Ma mère écarquilla les yeux, inquiète.

— Quel accident ?

— Mamie s’est pris une manche dans le couvercle, dis-je, en ôtant ma veste, qui s’est ouvert… accidentellement.

Ma mère leva les bras au ciel.

— Toute la journée, des gens m’ont appelée pour me parler des glaïeuls. Demain, ça va être pour le couvercle.

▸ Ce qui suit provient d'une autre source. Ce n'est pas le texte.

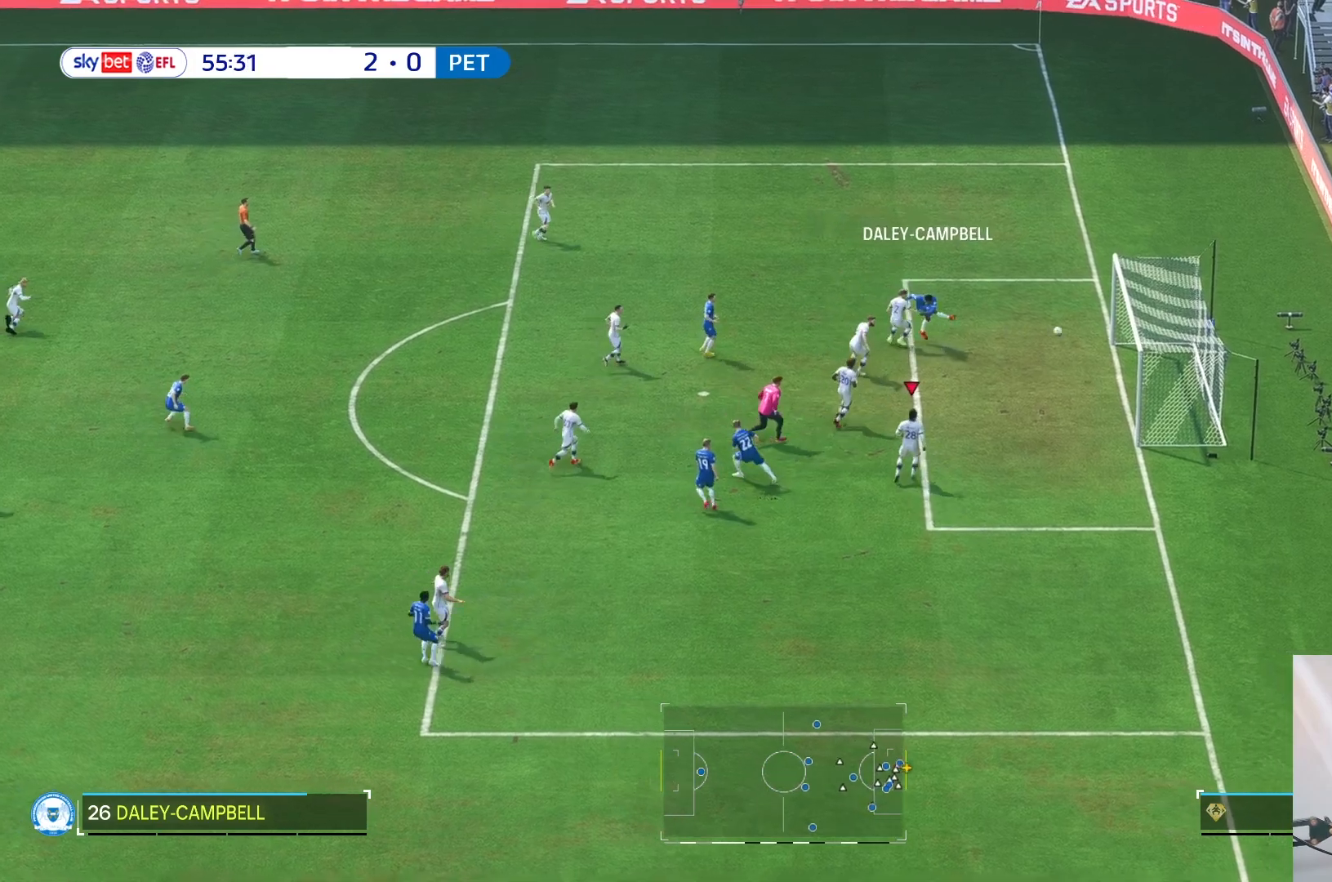
{"buttons": [], "left_stick": "center", "right_stick": "center", "events": [[83, "left_stick", "center"]]}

— Il n’avait pas l’air très frais, dit ma grand-mère. J’ai dit à Spiro qu’il avait fait du bon boulot, mais c’était du pipeau.

Morelli portait un blazer par-dessus un polo noir. Quand il s’assit, les pans de sa veste s’écartèrent, révélant son revolver à hauteur de la hanche.

— Joli morceau ! s’exclama ma grand-mère. C’est quoi ? Un .45 ?

— Un 9 mm.

— Je suppose que vous n’accepteriez pas de me le prêter, dit-elle. J’aimerais bien savoir ce que ça fait que de tenir un pareil revolver en main.

— NON ! cria-t-on d’une seule voix.

— J’ai tiré sans le vouloir sur un poulet pendant qu’on était à table, expliqua ma grand-mère à Morelli. C’était un accident.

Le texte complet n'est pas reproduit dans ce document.